Often called "the endangered species capital of the world," Hawaii's varied ecological communities contain over a quarter of the plants and animals on the U.S. Endangered Species List. For the past fifteen years, David Liittschwager and Susan Middleton’s intimate portraits of endangered species have invited viewers to look at those creatures close-up, appreciate the elegance of their features, and discover kinship in unexpected faces.

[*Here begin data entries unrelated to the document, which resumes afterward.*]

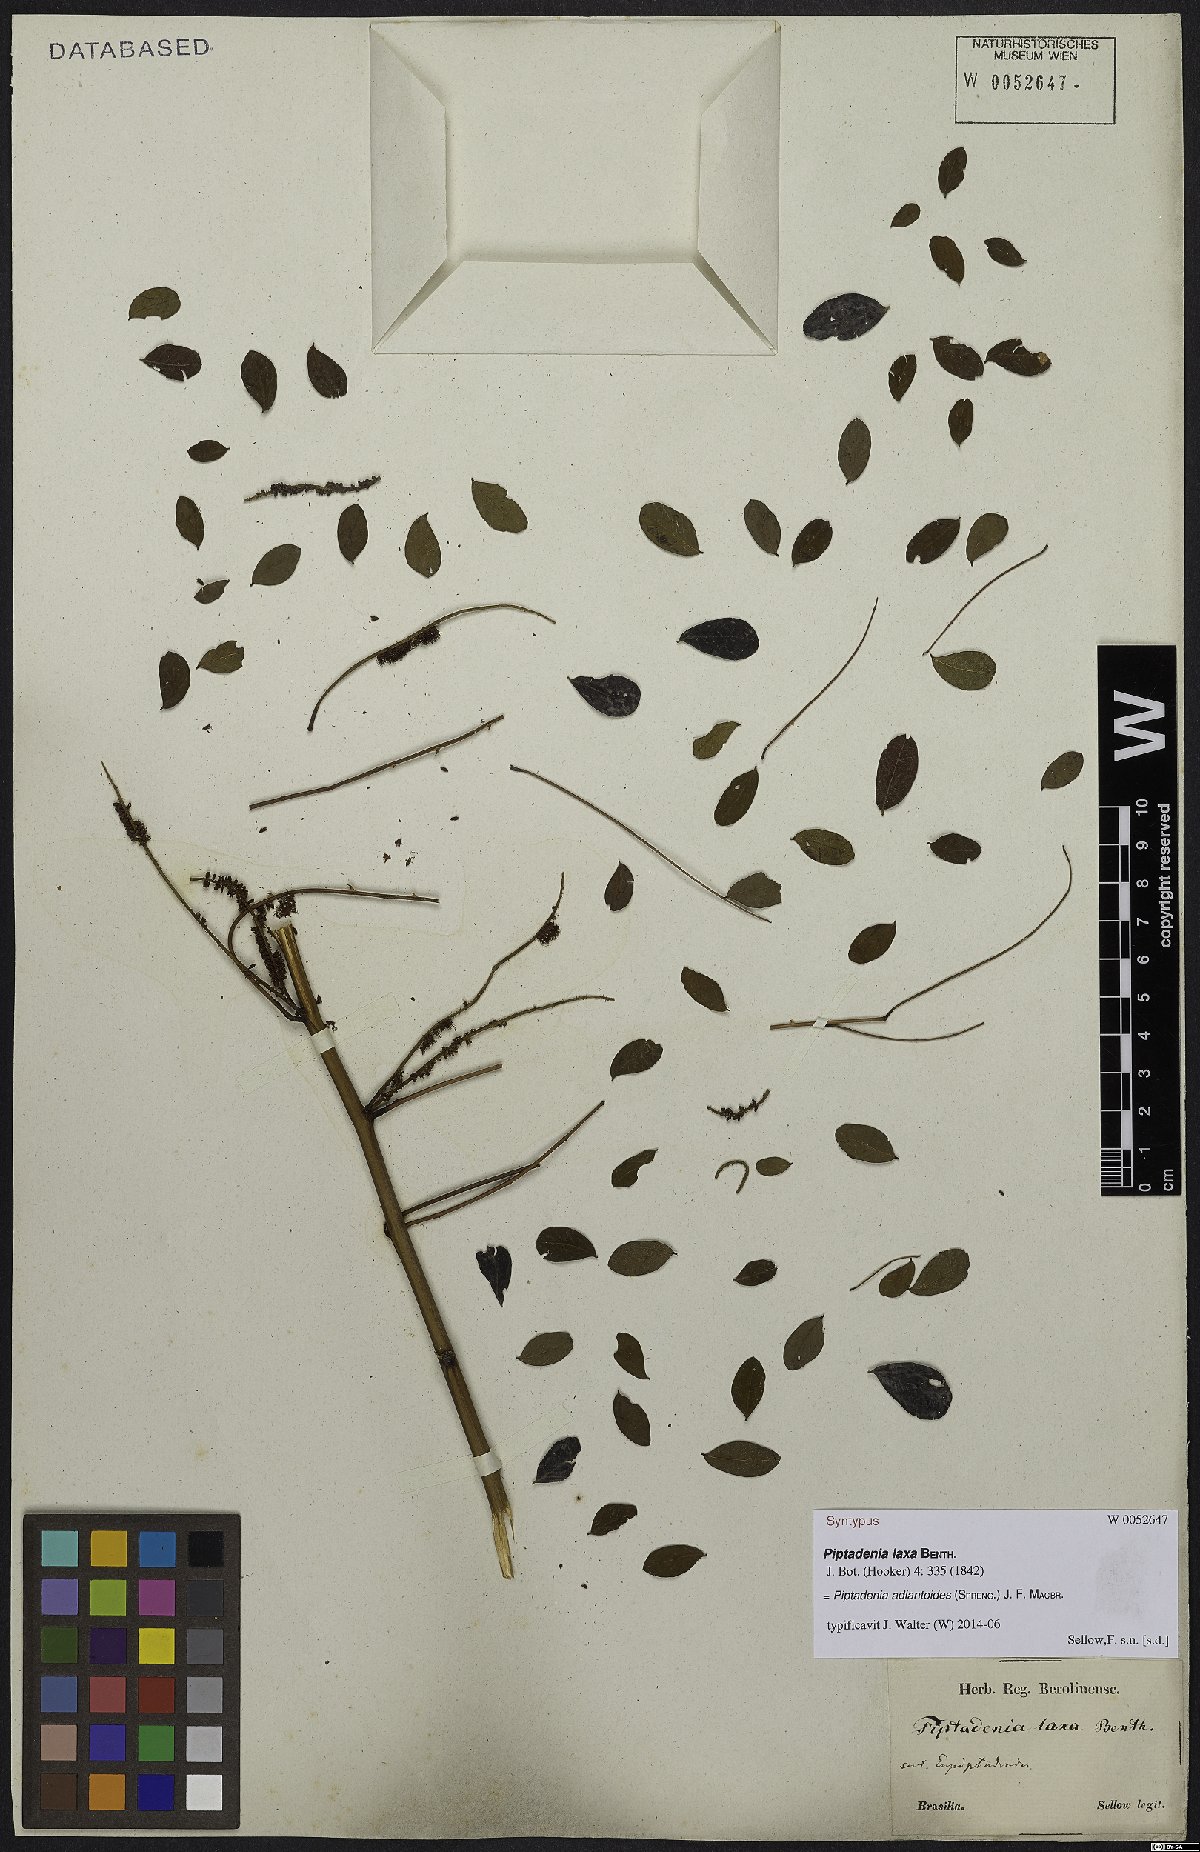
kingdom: Plantae
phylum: Tracheophyta
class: Magnoliopsida
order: Fabales
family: Fabaceae
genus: Piptadenia
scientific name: Piptadenia adiantoides
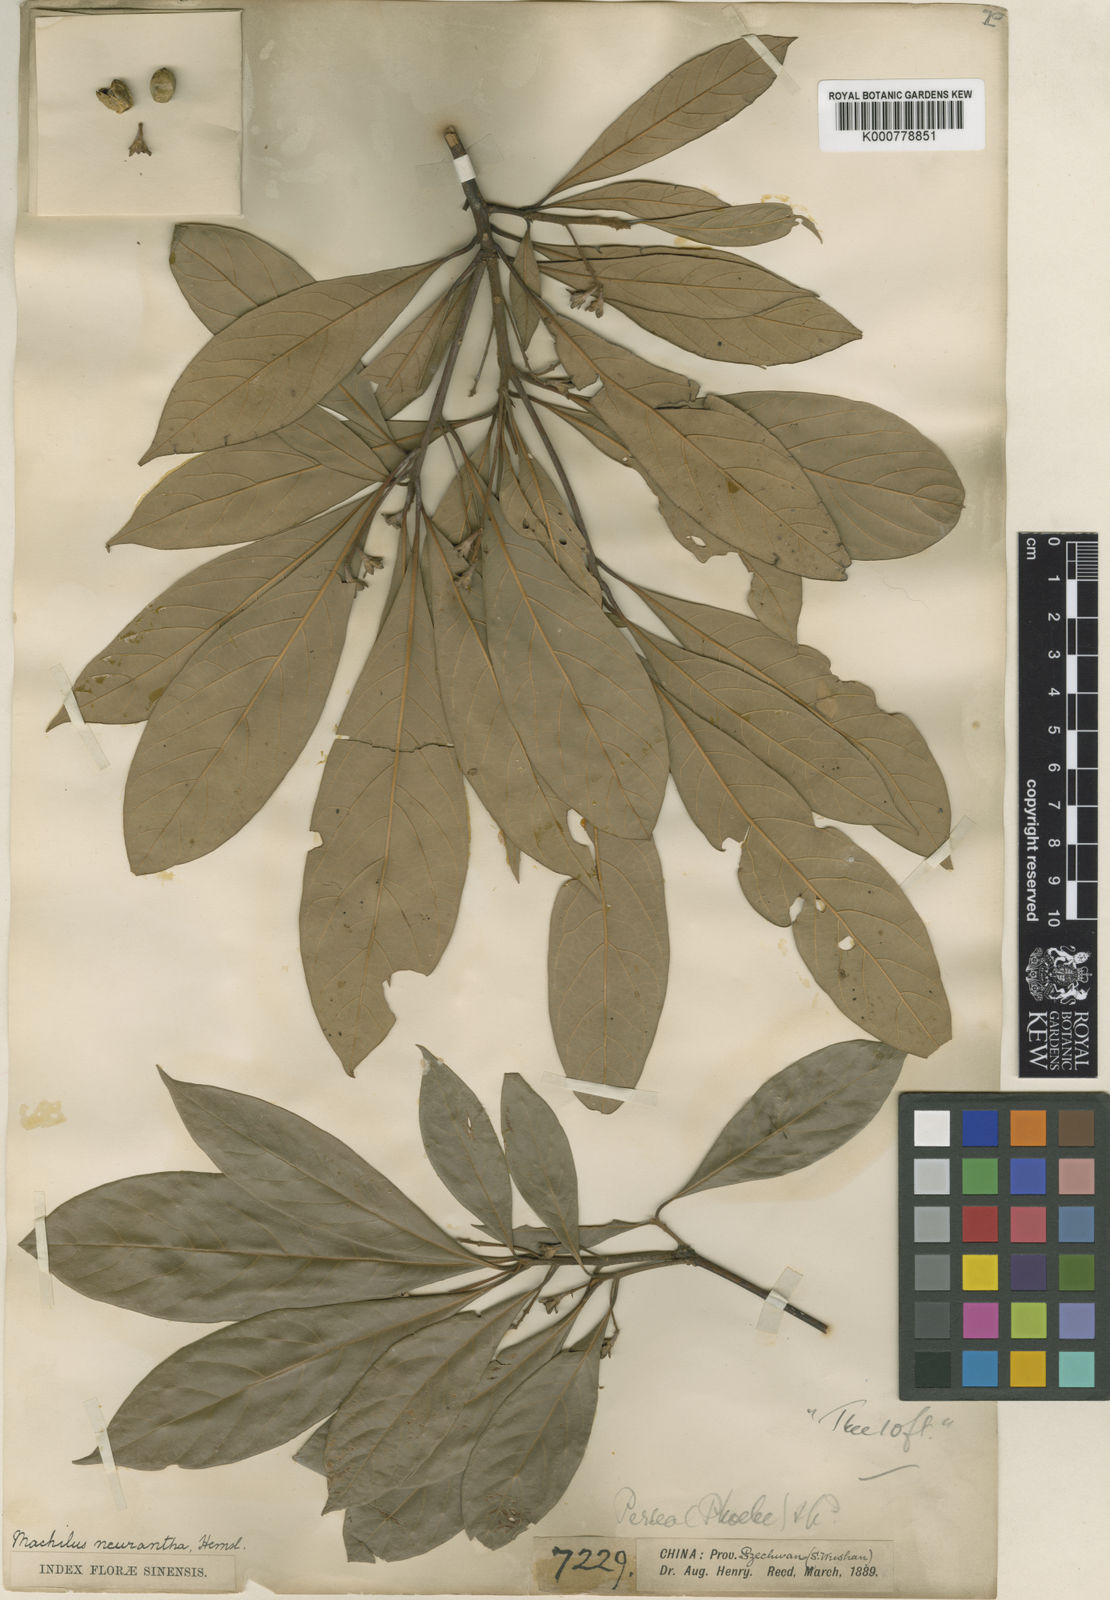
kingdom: Plantae
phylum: Tracheophyta
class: Magnoliopsida
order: Laurales
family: Lauraceae
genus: Phoebe
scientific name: Phoebe neurantha
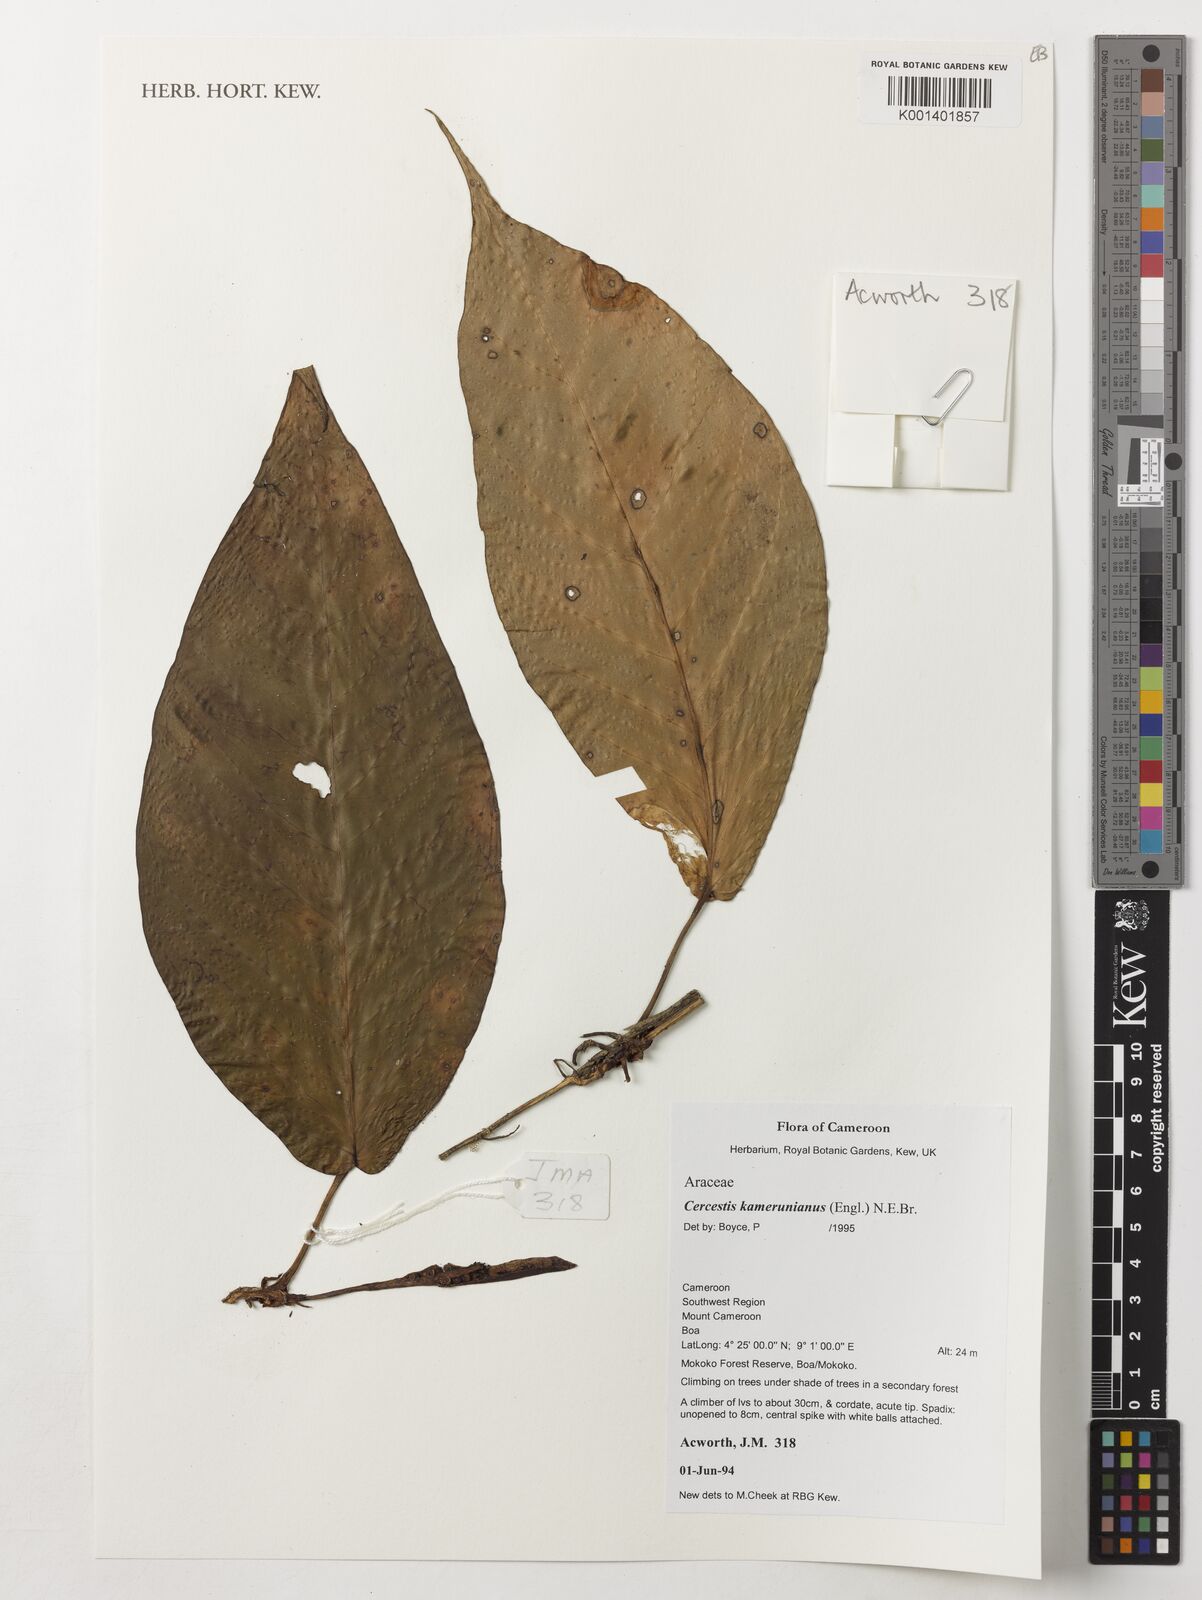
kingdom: Plantae
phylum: Tracheophyta
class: Liliopsida
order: Alismatales
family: Araceae
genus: Cercestis
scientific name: Cercestis kamerunianus
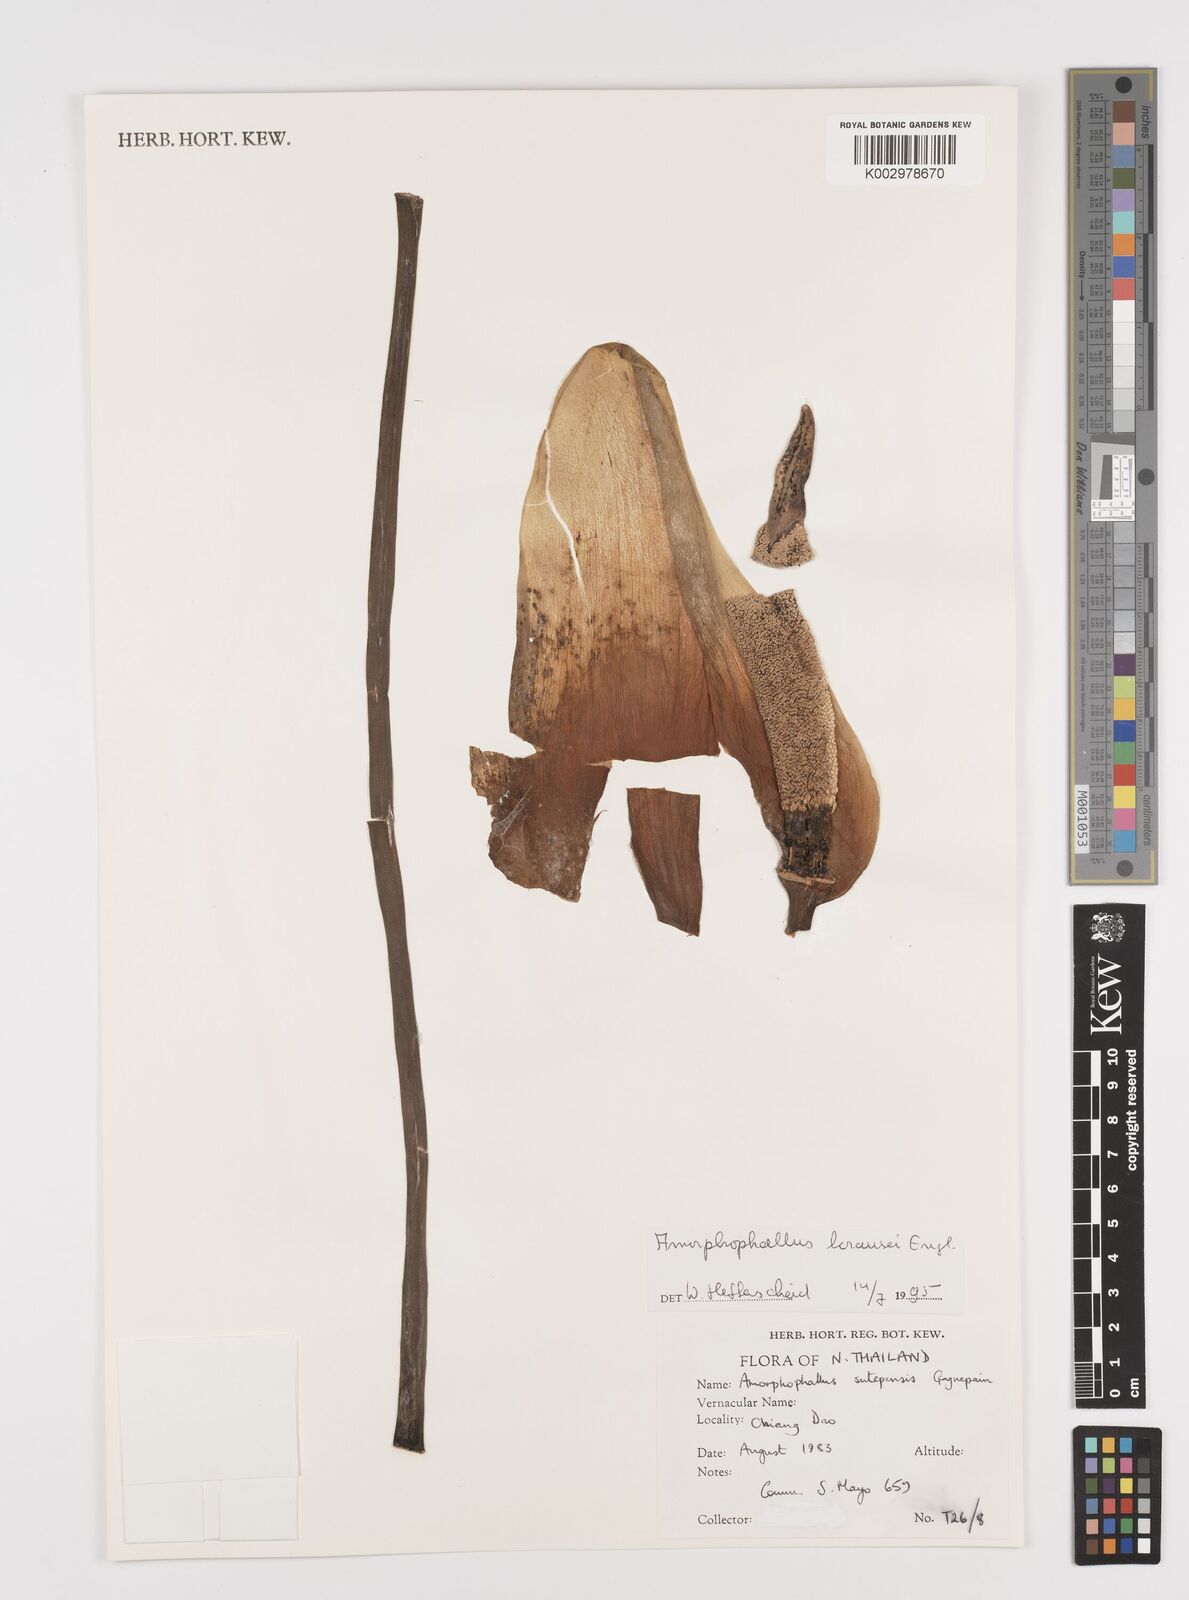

Whether a tiny Happy Face Spider or a Hawaiian Hawk, a photograph by Middleton and Liittschwager gives us an intimate glimpse of a species that we often only know as a statistic. Their work has been praised by Edward O. Wilson, featured in the display windows of Tiffany’s, and profiled in a best-selling National Geographic video. Liittschwager and Middleton’s artistry and dedication to working in concert with the scientists who know their subjects best have gained them unparalleled access to Hawaii's rarest species. Working with biologists from  Environmental Defense,  the National Tropical Botanical Garden, The Nature Conservancy and elsewhere, Middleton and Liittschwager reveal the often-heroic efforts by scientists and civilians alike to preserve the living jewels unique to this archipelago. The tour will open in October 2001 at the Honolulu Academy of Arts in Honolulu, HI.

 

• 18 dye transfer prints (20 x 20"),
  47 electronic pigment prints
  (twenty 24 x 24", twenty-two 34 x 34",
  and five (34 x 44") to occupy  225 linear
  feet, framed in brushed metal under UV plexi
• 65 labels (fifty-seven 6.5 x 11" and
  eight 8.5 x 11") with species notes
• 2 text panels (30 X 20")
• One 34 X 44" title panel
• One flat-screen display with 125
  additional digital images
• Publication: Remains of a Rainbow:
  Rare Plants and Animals of Hawaii
• Film
• Photographers are available for lecture series
• Rental Fee: $7500

 

 

 About the Photographers

David Liittschwager and Susan Middleton have been photographing endangered animals and plants since 1986. Their collaborative work has appeared in Witness: Endangered Species of North America (Chronicle Books, 1994), and Here Today: Portraits of Our Vanishing Species (Chronicle Books, 1991). Their work was the subject of “America’s Endangered Species: Don’t Say Goodbye,” an Emmy Award–winning National Geographic television special that aired on NBC. Middleton’s and Liittschwager’s photographs have been exhibited and published throughout the world, and they lecture widely about their work. They were the joint recipients of a 1999 Bay & Paul Foundations Biodiversity Leadership Award. Since 1998 Liittschwager and Middleton have been working in association with Environmental Defense to photograph rare plants, animals, and habitats of the Hawaiian Islands.

David Liittschwager is a freelance photographer who grew up in Eugene, Oregon. His most significant training occurred while assisting photographer Richard Avedon in New York City from 1984 through 1986. Since 1986 his emphasis has been on portraiture, focused primarily on natural history subjects. His work has led him to six continents and has appeared in publications throughout the world. He lives and works in San Francisco.

Susan Middleton has been deeply involved in the documentation and portraiture of endangered animals, plants, sites, people, and cultures for the last 25 years. She chaired the California Academy of Sciences department of photography from 1982 to 1995, and since then has worked extensively in West Africa. In 1985 she spent a year working with Richard Avedon in New York City. Her photographs have appeared in books, journals, magazines, and exhibitions worldwide. The recipient of numerous awards and honors, Middleton lectures and writes about her work.